Life with kids is abundant and joyful. It also feels relentlessly hectic. Balancing schedules and needs is no small daily task. We were just invited to four kid birthday parties this month (not to mention Amos' first birthday). I feel both gratitude for the many friendships that hem us in, as well as concern over the plethora of good things that fill our lives. Concern because too many things - even good things - can crowd out God's voice and rest for us.
And then there are the too many not good things. Poor choices of loved ones that drain and worry us. Strained relationships. Our own mistakes and shortcomings. And then there's the annoyance of illness, which has been no stranger to us. Jeremy wasn't too well last week. Days on end of nausea. Then Amos began vomiting on Friday. Eli and I joined him on Saturday, and Jeremy took care of the three of us. Good man indeed. It's now Monday night, and we're just beginning to perk up. The boys quicker than me or Jeremy. I nearly pass out every time I stand up, and am on a steady chicken broth & gatorade diet.
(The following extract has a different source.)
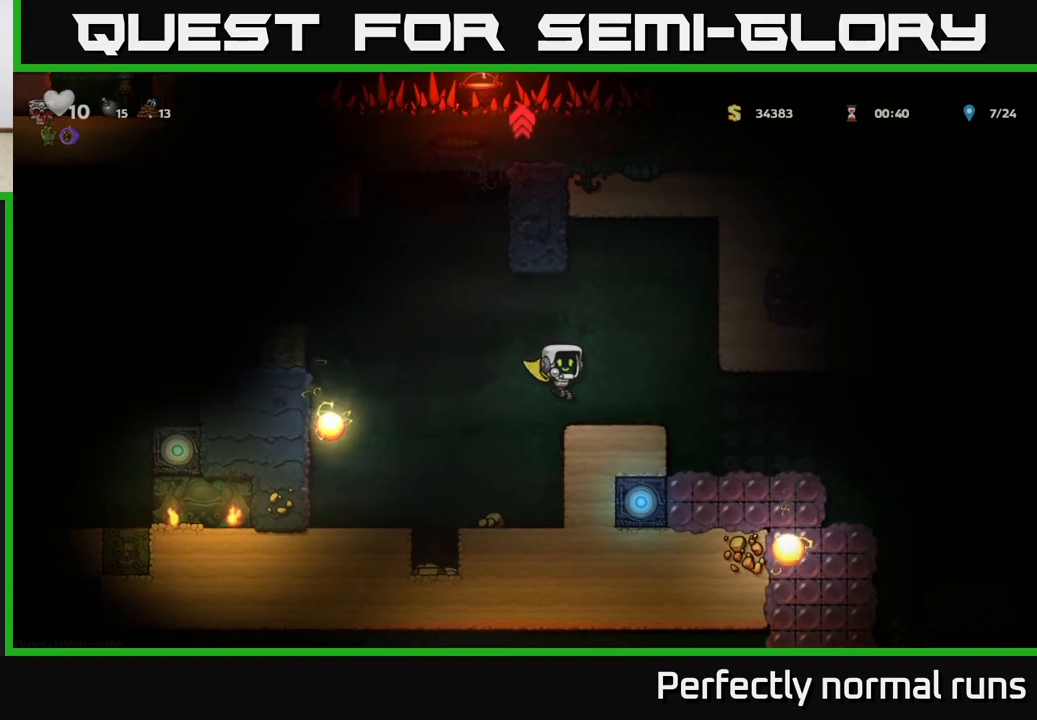
{"buttons": ["A"], "left_stick": "left", "right_stick": "center", "events": [[83, "left_stick", "left"], [267, "A", "down"]]}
Jeremy is badly sleep-deprived. Not one of our family's better moments, at least from our perspective.
Today I got to thinking about Sabbath, about taking deliberate time to rest and just be with God, and with each other. I felt cynical at first. It's hard enough to make the Sabbath a priority in our normal routines, to care out rest space that is freeing and restorative. How can we possibly do it with these unannounced interruptions? With emergencies and stomach flu? Sabbath rest...really? Yes. It is the unending invitation from our Creator since He showed us what rest looks like in his own creative work. It is the invitation and call to be refueled by the One who knows us best and knows what we need most.
I think Sabbath must become a rhythm of life. Each day must contain moments of rest, of reflection, of living very presently with God and those around us. The weekly day rhythm (found in the 10 commandments) is also a necessity as well. But sometimes, people like me have to start small.
So today, in the midst of having been inside and feeling yucky too long. I rested as I held Amos in my arms. I enjoyed doing nothing but playing with Eli's hair as he watched a video. I allowed myself to sleep while the boys were sleeping. And we'll try to carve out a day of rest this coming weekend, as we had last weekend until we all got sick. Life is so complicated, it forces us to be deliberate in reclaiming the values God has for our lives. And I am so grateful we love and are loved by a God who longs for us to be enveloped in his rest.